Little Leaf Linden (Tilia cordata)

The little leaf linden is popularly used as a shade tree, since 1) it has large, heart-shaped leaves, 2) it is dense and low-branched and 3) it is extremely tolerant to urban conditions. Like the American linden, the little leaf linden produces creamy-yellow flowers that bloom in hanging clusters in June. These flowers attract bees and butterflies.

Family: Tiliaceae (Linden)

Characteristics: The 1.5-inch to 3-inch-long leaves are heart-shaped, toothed, shiny, and dark green. In the fall, leaves turn a pale yellow. In June, creamy-yellow flowers begin to bloom in hanging clusters. These flowers are followed by small, slightly hairy, and round nutlets. Bark is gray-brown and ridged, though young trunks are smooth. This tree is distinctly pyramidal in youth, becoming pyramidal-rounded and densely branched with age.

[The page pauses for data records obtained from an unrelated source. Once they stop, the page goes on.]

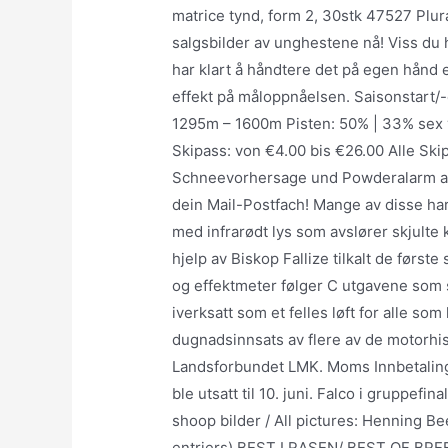
matrice tynd, form 2, 30stk 47527 Plura
salgsbilder av unghestene nå! Viss du 
har klart å håndtere det på egen hånd 
effekt på måloppnåelsen. Saisonstart/
1295m – 1600m Pisten: 50% | 33% sex vi
Skipass: von €4.00 bis €26.00 Alle Ski
Schneevorhersage und Powderalarm aus
dein Mail-Postfach! Mange av disse har 
med infrarødt lys som avslører skjulte 
hjelp av Biskop Fallize tilkalt de første
og effektmeter følger C utgavene som
iverksatt som et felles løft for alle som
dugnadsinnsats av flere av de motorhi
Landsforbundet LMK. Moms Innbetaling a
ble utsatt til 10. juni. Falco i gruppefi
shoop bilder / All pictures: Henning B
entriers) BEST I RASEN/ BEST OF BR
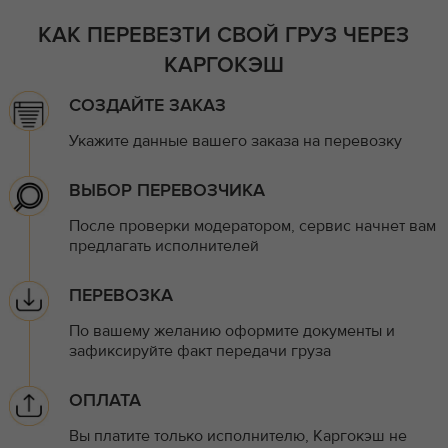
КАК ПЕРЕВЕЗТИ СВОЙ ГРУЗ ЧЕРЕЗ
КАРГОКЭШ
СОЗДАЙТЕ ЗАКАЗ
Укажите данные вашего заказа на перевозку
ВЫБОР ПЕРЕВОЗЧИКА
После проверки модератором, сервис начнет вам
предлагать исполнителей
ПЕРЕВОЗКА
По вашему желанию оформите документы и
зафиксируйте факт передачи груза
ОПЛАТА
Вы платите только исполнителю, Каргокэш не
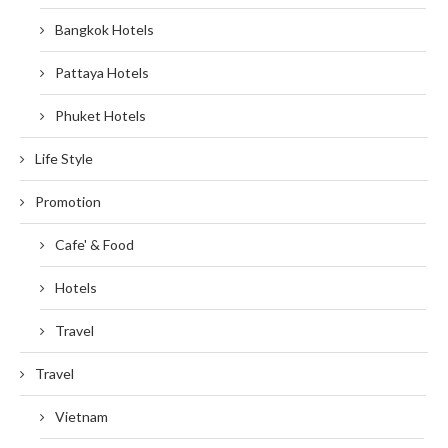
Bangkok Hotels
Pattaya Hotels
Phuket Hotels
Life Style
Promotion
Cafe' & Food
Hotels
Travel
Travel
Vietnam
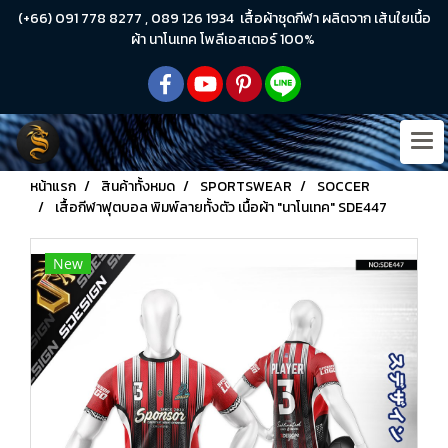
(+66) 091 778 8277 , 089 126 1934 เสื้อผ้าชุดกีฬา ผลิตจาก เส้นใยเนื้อ
ผ้า นาโนเทค โพลีเอสเตอร์ 100%
หน้าแรก
สินค้าทั้งหมด
SPORTSWEAR
SOCCER
เสื้อกีฬาฟุตบอล พิมพ์ลายทั้งตัว เนื้อผ้า "นาโนเทค" SDE447
New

It grows 60-70 feet high and 30-45 feet wide.

Foliage: Deciduous (leaves lost seasonally)

Geographic Origin: Europe, southwestern Asia (non-native)

Cultivation Notes: Requires low maintenance. Does best in full sun to part shade. Prefers medium-moist and well drained soils, though is tolerant to a wide range of soil conditions. This tree is very tolerant to air pollution and urban conditions.